BEGIN

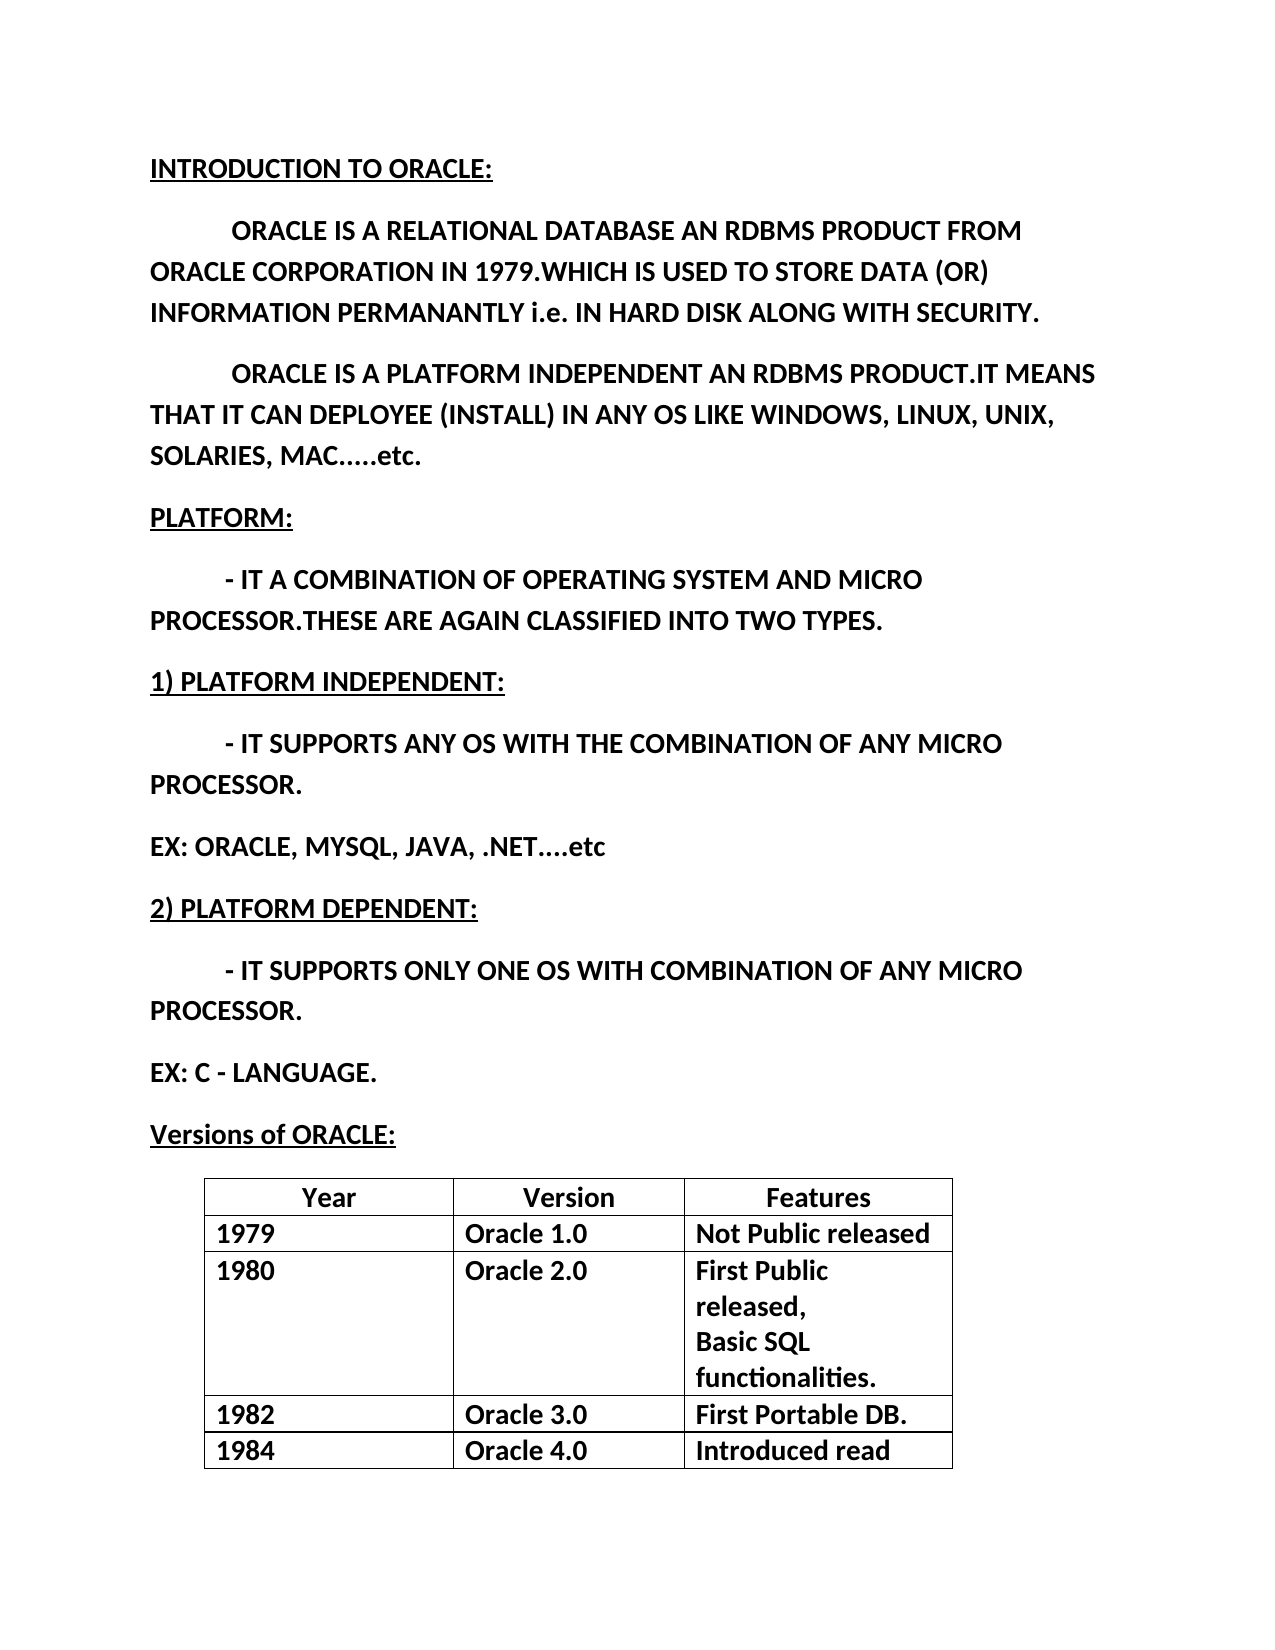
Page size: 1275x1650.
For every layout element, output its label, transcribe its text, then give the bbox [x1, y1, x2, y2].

table_header Version [454, 1179, 684, 1214]
text - IT SUPPORTS ONLY ONE OS WITH COMBINATION OF ANY MICRO PROCESSOR. [150, 952, 1125, 1028]
text - IT A COMBINATION OF OPERATING SYSTEM AND MICRO PROCESSOR.THESE ARE AGAIN CLASSIFIED INTO TWO TYPES. [150, 561, 1125, 637]
table_cell Not Public released [685, 1216, 952, 1251]
table_cell 1984 [205, 1433, 453, 1468]
text 1) PLATFORM INDEPENDENT: [150, 663, 1125, 699]
text 2) PLATFORM DEPENDENT: [150, 890, 1125, 925]
table_header Year [205, 1179, 453, 1214]
table_cell Oracle 1.0 [454, 1216, 684, 1251]
table_cell First Public released, Basic SQL functionalities. [685, 1252, 952, 1395]
text INTRODUCTION TO ORACLE: [150, 150, 1125, 186]
table_cell 1982 [205, 1396, 453, 1431]
table_cell Oracle 2.0 [454, 1252, 684, 1395]
text Versions of ORACLE: [150, 1116, 1125, 1152]
text ORACLE IS A RELATIONAL DATABASE AN RDBMS PRODUCT FROM ORACLE CORPORATION IN 1979.WHICH IS USED TO STORE DATA (OR) INFORMATION PERMANANTLY i.e. IN HARD DISK ALONG WITH SECURITY. [150, 212, 1125, 329]
text EX: C - LANGUAGE. [150, 1054, 1125, 1090]
text ORACLE IS A PLATFORM INDEPENDENT AN RDBMS PRODUCT.IT MEANS THAT IT CAN DEPLOYEE (INSTALL) IN ANY OS LIKE WINDOWS, LINUX, UNIX, SOLARIES, MAC.....etc. [150, 355, 1125, 473]
table_cell 1979 [205, 1216, 453, 1251]
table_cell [685, 1433, 952, 1468]
text - IT SUPPORTS ANY OS WITH THE COMBINATION OF ANY MICRO PROCESSOR. [150, 725, 1125, 802]
text EX: ORACLE, MYSQL, JAVA, .NET....etc [150, 828, 1125, 864]
table_cell Oracle 4.0 [454, 1433, 684, 1468]
table_cell First Portable DB. [685, 1396, 952, 1431]
text PLATFORM: [150, 499, 1125, 535]
table_cell Oracle 3.0 [454, 1396, 684, 1431]
table_cell 1980 [205, 1252, 453, 1395]
table_header Features [685, 1179, 952, 1214]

END

ACTION ITEM:
Look through the entries above; copy every line holding the string "First".

COMPLETED TASK:
table_cell First Public released, Basic SQL functionalities. [685, 1252, 952, 1395]
table_cell First Portable DB. [685, 1396, 952, 1431]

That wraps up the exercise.